Texte extrait:
+===+
Philippe de Gaulle me répond le 11 octobre par une lettre manuscrite de deux pages. Alors que je demeure à Nantes, l'enveloppe porte l'adresse : 44 000 Nancy. Après être passé par Nancy -le cachet de la Poste en fait foi- le courrier finit par me parvenir à Nantes, la rue de mon domicile, portant le nom d'une résistante nantaise, n'existant pas à Nancy ...

 

Quand je l'ouvre et en prends connaissance, je frémis à l'idée du tintamarre qui se serait produit si ce courrier avait été perdu et, au bout de son périple, ouvert par les PTT, comme on les appelait alors.

 

En voici la teneur.

 

CONTRE AMIRAL DE GAULLE commandant le groupe naval d'essais et de mesures

 

29240 BREST NAVAL, le 11 octobre 1973

 

Monsieur,

 

Je vous remercie de votre aimable lettre et des deux textes (dont l'un a été publié dans "Le Monde" d'hier) qui l'accompagnaient, et que j'ai lus avec d'autant plus d'intérêt que j'y ai, en gros, retrouvé ma propre pensée.

 

C'est dire que je ne suis pas du tout heureux du projet de réduction à 5 ans du mandat présidentiel (et que, sans "faire de politique", je ne m'en suis pas caché en privé auprès des gens de "la majorité"), non seulement parce que cette réduction changerait la nature même de la fonction, mais encore et surtout parce que l'intervention du Parlement dans les attributions présidentielles serait un dangereux précédent.
+===+
Relevé des données:
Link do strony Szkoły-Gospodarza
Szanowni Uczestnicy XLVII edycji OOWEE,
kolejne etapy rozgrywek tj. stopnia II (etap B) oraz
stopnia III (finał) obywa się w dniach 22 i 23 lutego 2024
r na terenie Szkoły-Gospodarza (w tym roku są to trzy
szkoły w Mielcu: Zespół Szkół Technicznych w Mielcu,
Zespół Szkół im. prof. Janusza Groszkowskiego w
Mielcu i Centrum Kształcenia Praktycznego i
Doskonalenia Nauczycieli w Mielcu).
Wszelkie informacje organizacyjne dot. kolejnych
+===+
But de l'exercice: Réécrivez plus brièvement, s'il vous plaît, le paragraphe du texte extrait qui commence par « Philippe de Gaulle me répond le 11 octobre », sans perdre ses faits principaux. Les enregistrements forment un matériau à part, distinct du texte extrait.

Réponse rédigée: Le 11 octobre, Philippe de Gaulle me répond par une lettre manuscrite de deux pages. J'habite Nantes, mais l'enveloppe indique « 44 000 Nancy ». Après un passage par Nancy, attesté par le cachet de la Poste, le courrier m'arrive à Nantes, car ma rue, qui porte le nom d'une résistante nantaise, n'existe pas à Nancy.